The Flying Cell Site: Hackers take to the air

You’ve got to love the annual Black Hat conference in Las Vegas; it’s the place to be for all the latest hacking scams and security concerns. Mike Tassey and Richard Perkins drove into Vegas with their latest demo, not believing the amount of attention they were to receive, because Mike and Rich have built an unmanned drone aircraft and equipped it with some extremely clever communications gear. The result is a flying base station that can intercept your calls.

 

Called the WASP (Wireless Arial Surveillance Platform), the flying base station is also a wi-fi packet sniffer, and it was all constructed from commercially available parts for around $6,000. The aircraft’s frame is a used US Army target drone that was bought for less than $300 on the internet. They then added a GSM radio to turn it into a mobile cellphone tower, a video camera to monitor the ground, a tablet computer to do the processing, and a USB dongle to give it internet connectivity. They wrote bespoke software to make it all work.

 

Demonstrating the WASP’s abilities to reporters from AFP (a static demo, as Las Vegas authorities wouldn’t permit a flying display), Perkins said:

 

“We loaded it up with the ability to attack wi-fi, Bluetooth, and GSM cellular networks.
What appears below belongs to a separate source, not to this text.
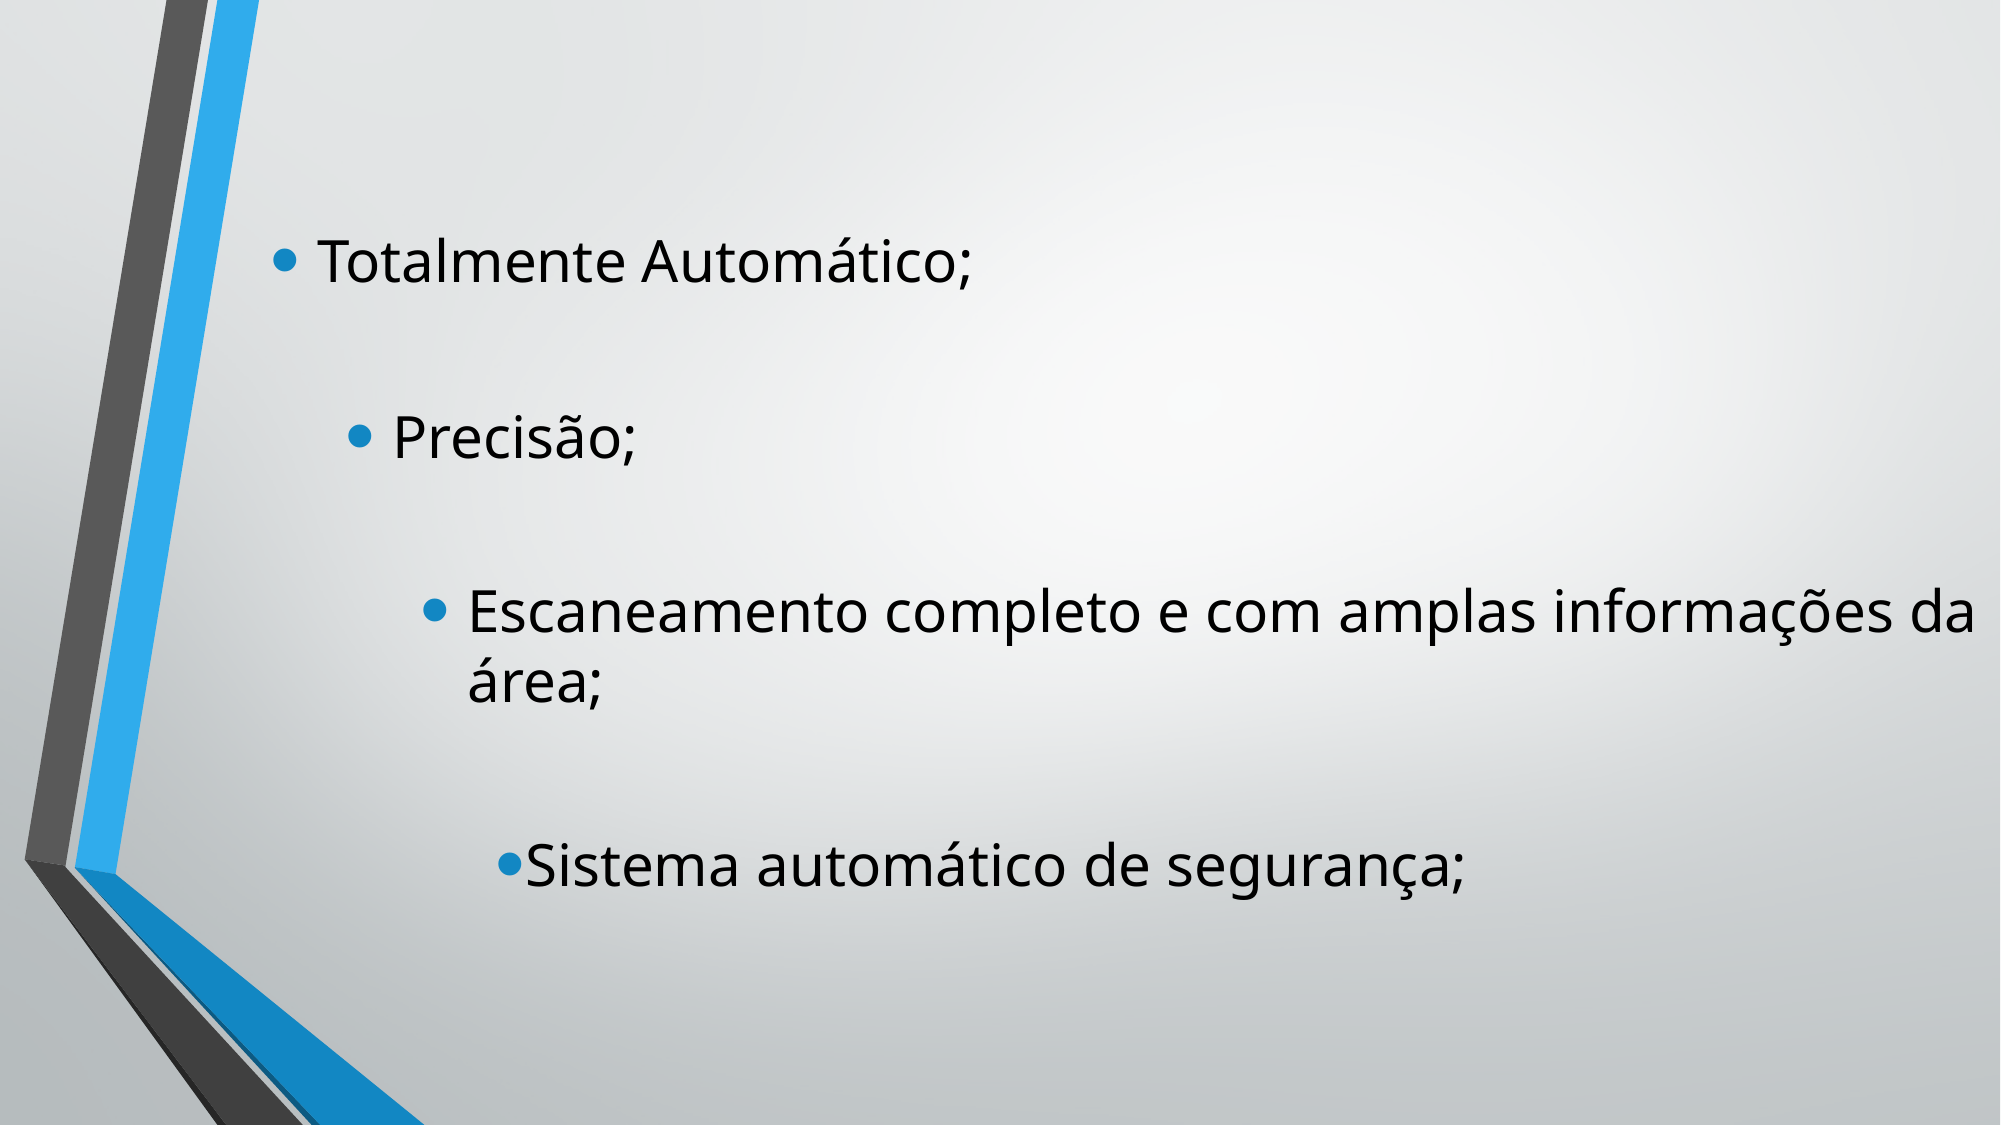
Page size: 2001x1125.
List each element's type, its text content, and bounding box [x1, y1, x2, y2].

list Totalmente Automático; Precisão; Escaneamento completo e com amplas informações da área; Sistema automático de segurança; [255, 132, 2000, 1067]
I can take the various pieces of your digital life – Bluetooth headset, cell phone, wi-fi – and find the least secure place you exist and attack you there.”

 

Perkins added that the WASP can intercept data packets during transmission on wireless networks, collect GSM handset identification numbers (a process known as IMSI catchers) that can then be used to bill outgoing calls, and can allow hackers to impersonate cell towers to eavesdrop on calls. It can also use unsecured wi-fi hot spots as gateways for cyber attacks.

 

All the drone has to do to hack a mobile conversation is broadcast the same signal as the fixed (and legitimate) base station. A user’s phone will handshake with the strongest signal, which in this case will be the drone circling overhead. Naturally, you then have to know how to decrypt the information you collect, but that knowledge is available to any intelligent person with access to the internet (if you don’t believe us, wait until you read tomorrow’s report from the Black Hat conference).

 

To comply with US FAA regulations, the drone can fly no more than 400 feet above the ground, and within sight of whoever is using the remote control. But that’s fine for covert operation, say Perkins and Tassey, as potential ‘targets’ are likely to be within buildings and won’t notice the drone. And even if they did, would anyone think they are being spied upon?

 

Of course, what they are really doing is demonstrating the weaknesses and vulnerabilities of our communications networks, in a rather novel way. As Tassey says:

 

“If we thought about it, someone else has and they're just not telling you. All this requires is dedicated people. This does not come with morals or ethics.”

 

But it’s not all about the negatives. Perkins told AFP that the drone could find mobile phones in disaster areas, potentially leading rescuers to survivors. It could also fly over a disaster site to act as an emergency temporary base station.

 

Tassey and Perkins have published a video that was taken from an earlier test flight, together with much more information on their blog. So are drones the future of network hacking?